05/24/2002 - Updated 08:41 AM ET


China eyes world's toughest cell phone radiation law

BEIJING (Reuters) — China may impose the world's toughest mobile phone radiation standards due to fears of health risks, telecom officials said on Friday. Such a measure threatens global cell phone makers with an expensive bill in their biggest market.

The country is mulling strict standards that would cap handset radiation emissions at half the levels allowed overseas, which the officials said could cost the industry billions of dollars to adjust equipment.

"If they set the standard that high, then handset makers would have to make changes to their operations ranging from R&D all the way to production," said Chen Yujian, director of the China Mobile Communications Association.

Chen said it could cost cell phone makers hundreds of millions of dollars. Industry officials said the move could hit local network operators harder, costing them $2.4 billion.

"It's not just a problem for us, it's a problem for the whole industry, including domestic vendors as well," said David Hartley, Nokia's top mobile phone executive in China.

Late last year, a government committee in charge of setting China's first cell phone safety standard aired ideas that were more conservative than most had expected, Chen said this week.

Explosive growth in mobile phones around the world has increased public debate over possible risks linked to the devices, although most authoritative studies have not concluded that regular users risk brain damage.

But last year an official at a World Health Organization (WHO) agency said a link between mobile phone usage and cancer could not be dismissed without further research.

China's proposed rules would cap the legal amount of radiation that can be passed from a handset to its user, called the Specific Absorption Rate (SAR), to one watt per kg, compared to two watts elsewhere, Hartley and Chen said.

The government committee in charge of the standard could not be immediately reached for comment.

Hartley said Nokia's handsets would mostly conform to the proposed standard. But due to a margin of error for some models, the Finnish cellular giant would need to invest anew in product design and testing if the rules were passed.

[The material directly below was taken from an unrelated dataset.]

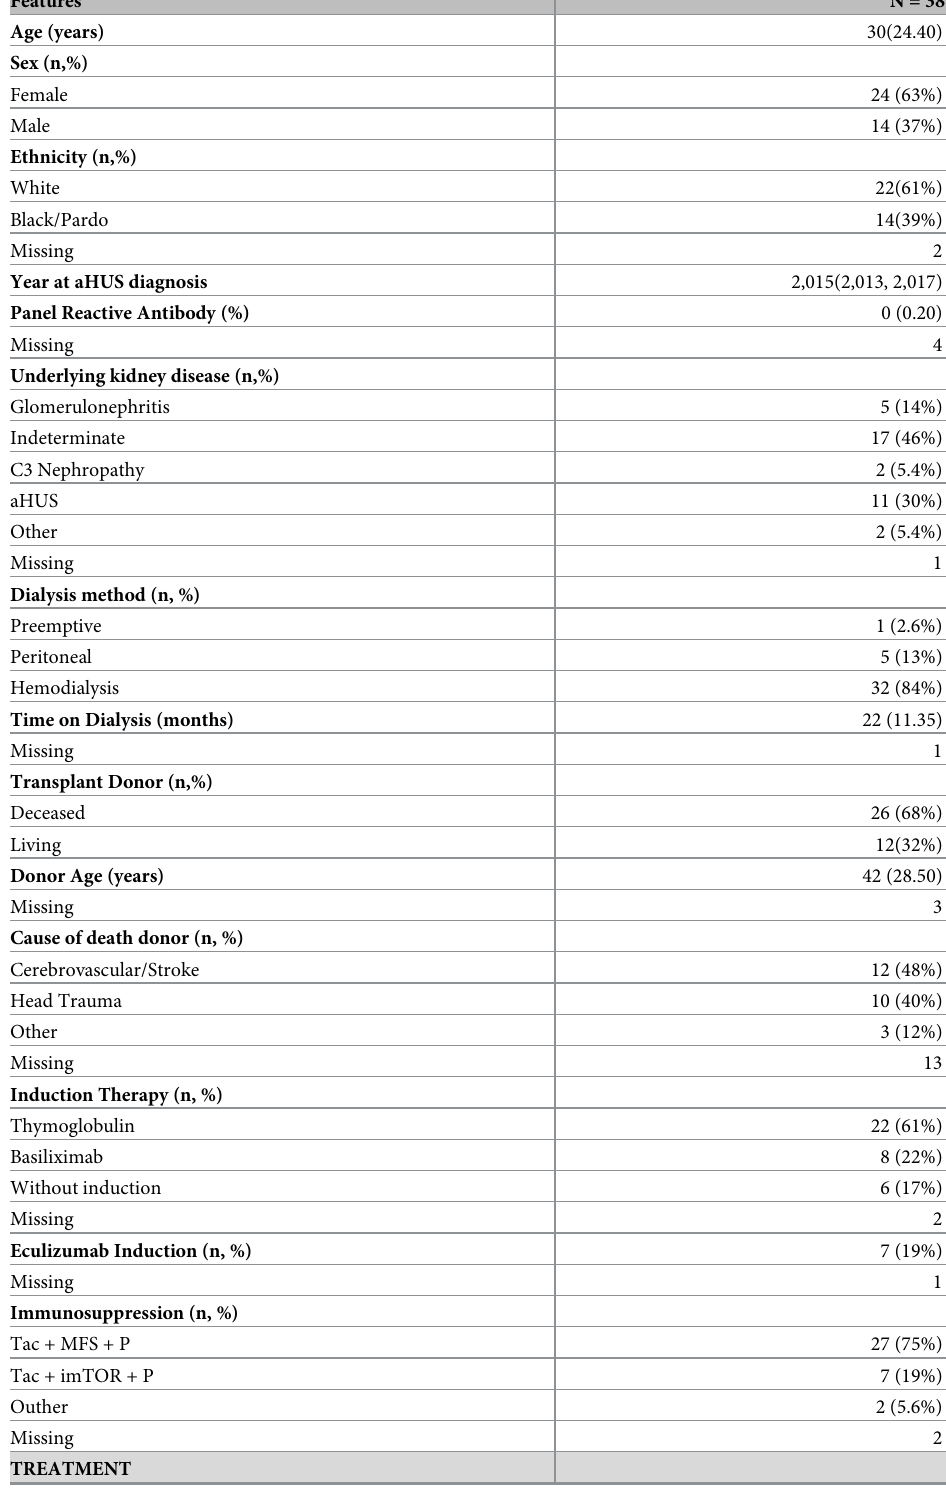
Table 1. Demographic data of Brazilian aHUS cohort patients in renal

"To an extent, you would have to have a different research and development effort abroad and in China, and that's not particularly cost-effective," he said, adding that his company had held discussions with the standard setters.

"If the new regulations came through, it would have an impact on our business in the shorter term rather than the longer term," said Hartley.

But he declined to say what the cost would be to the company — maker of one in three of the world's cell phones — over any period of time.

A spokesman in Beijing for Motorola, which sold the biggest portion of the nearly 50 million handsets bought in China last year, said his firm supported the less stringent standard upheld in Europe and the United States.

That standard, set by the Germany-based International Commission on Non-Ionizing Radiation Protection, has been endorsed by the WHO, according to Burson Marsteller, a public relations firm hired by Nokia and others.

Other major suppliers in China are Ericsson, Samsung Electronics and Siemens.

Local firms include TCL Mobile, 30% owned by TCL International Holding and Eastern Communications.

China's committee, with representatives from six government agencies, has declined to make public the research it says points to the need for the higher safety standards — a detail that has flustered Hartley and other groups involved.

"We think it's strange because in China many standards don't meet the international level, such as environmental standards. We don't know why they want to continue on in this way," said Chen.

China's mobile network operators, which handle a total of 167 million subscribers, could also take a hit if the proposed rules are enacted, industry officials estimate.

China Mobile Communications and China Unicom would face estimated combined costs of $2.4 billion to deploy more cellular base stations to compensate for the lower energy levels, Burson Marsteller said in a written statement sent to Reuters.

Along with their respective Hong Kong-listed units China Mobile (HK) and China Unicom, the carriers are accustomed to the political nature of standards in China and are waiting for Beijing to set a technology standard for third generation, or 3G, networks.

The 26-member standards committee responsible for radiation limits, called the China EME (electromagnetic energy) Standard Working Group, was formed three years ago, according to Burson Marsteller.